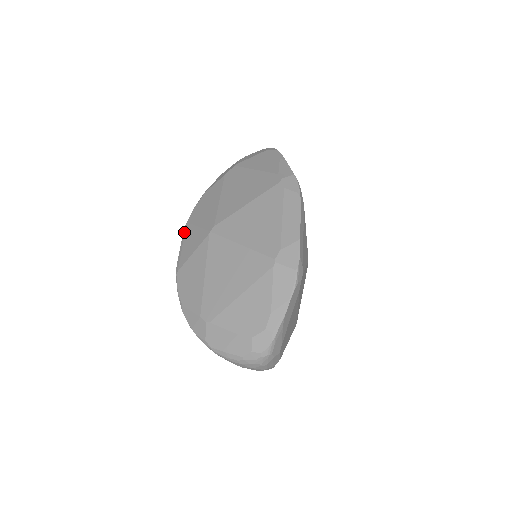
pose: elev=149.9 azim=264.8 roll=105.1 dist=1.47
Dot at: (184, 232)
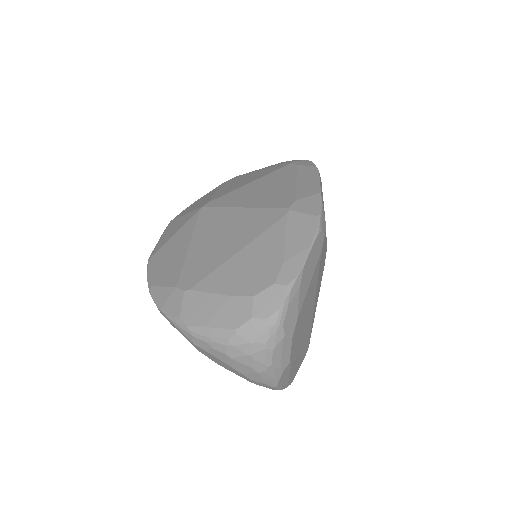
Dot at: (166, 228)
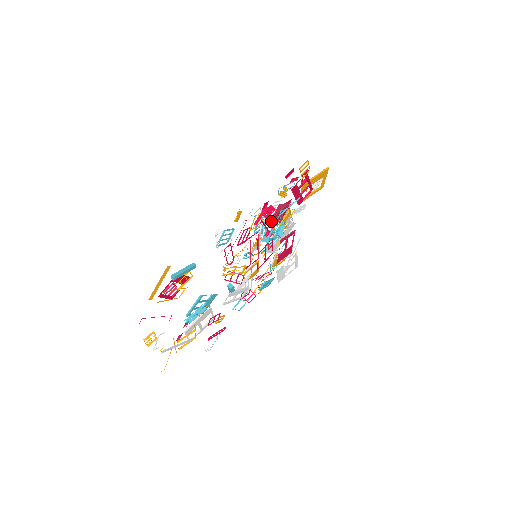
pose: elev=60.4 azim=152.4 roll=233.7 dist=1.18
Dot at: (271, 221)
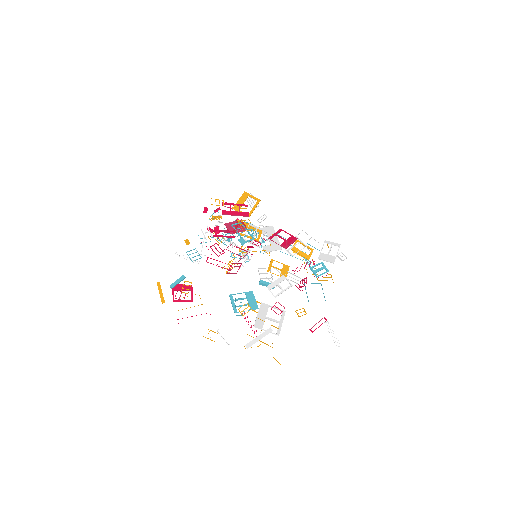
Dot at: (226, 232)
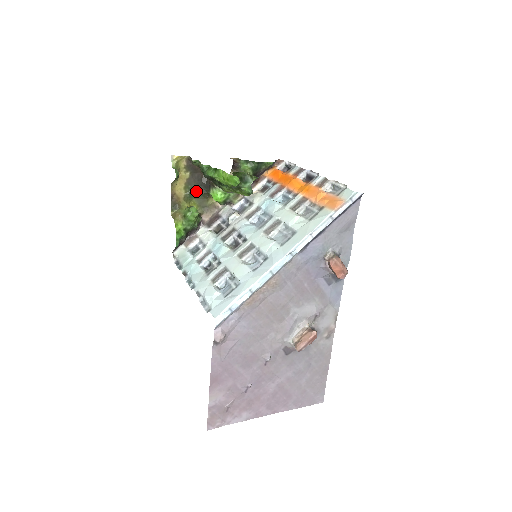
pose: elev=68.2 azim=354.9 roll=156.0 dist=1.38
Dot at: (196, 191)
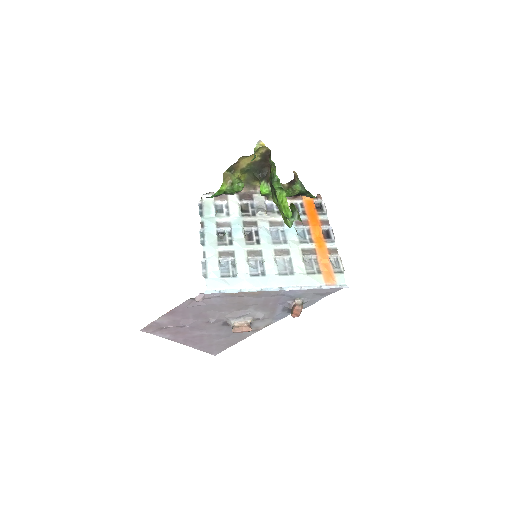
Dot at: (253, 171)
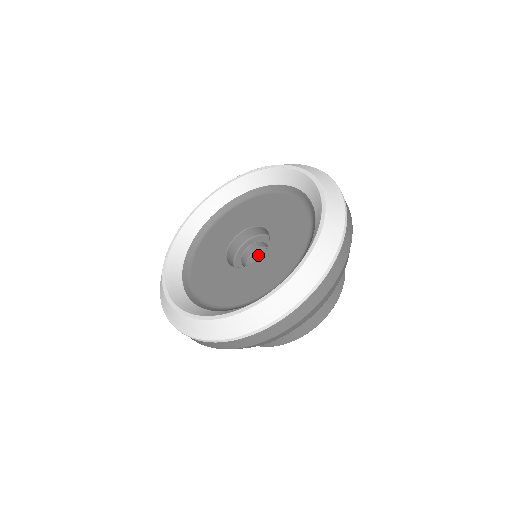
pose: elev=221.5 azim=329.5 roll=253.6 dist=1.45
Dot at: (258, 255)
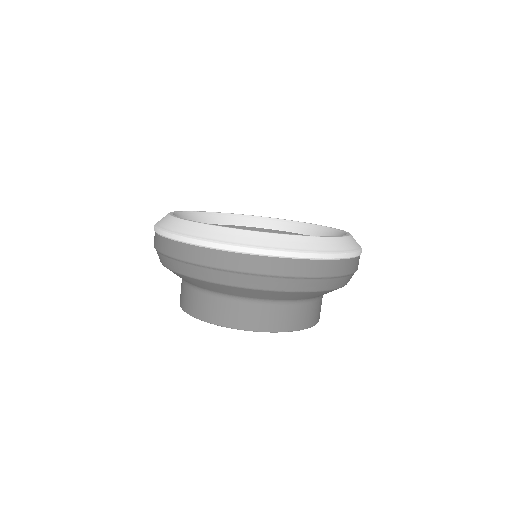
Dot at: occluded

━━━━━━━━━━

- Written task
Copy the listing lines word for word, beginning at the line that has "pose: elev=68.2 azim=354.9" and continuing through the last line of the listing. Leave the picture lines out of your answer.

- Response to the task
pose: elev=68.2 azim=354.9 roll=156.0 dist=1.38
Dot at: (196, 191)
Dot at: (253, 171)
pose: elev=221.5 azim=329.5 roll=253.6 dist=1.45
Dot at: (258, 255)
Dot at: occluded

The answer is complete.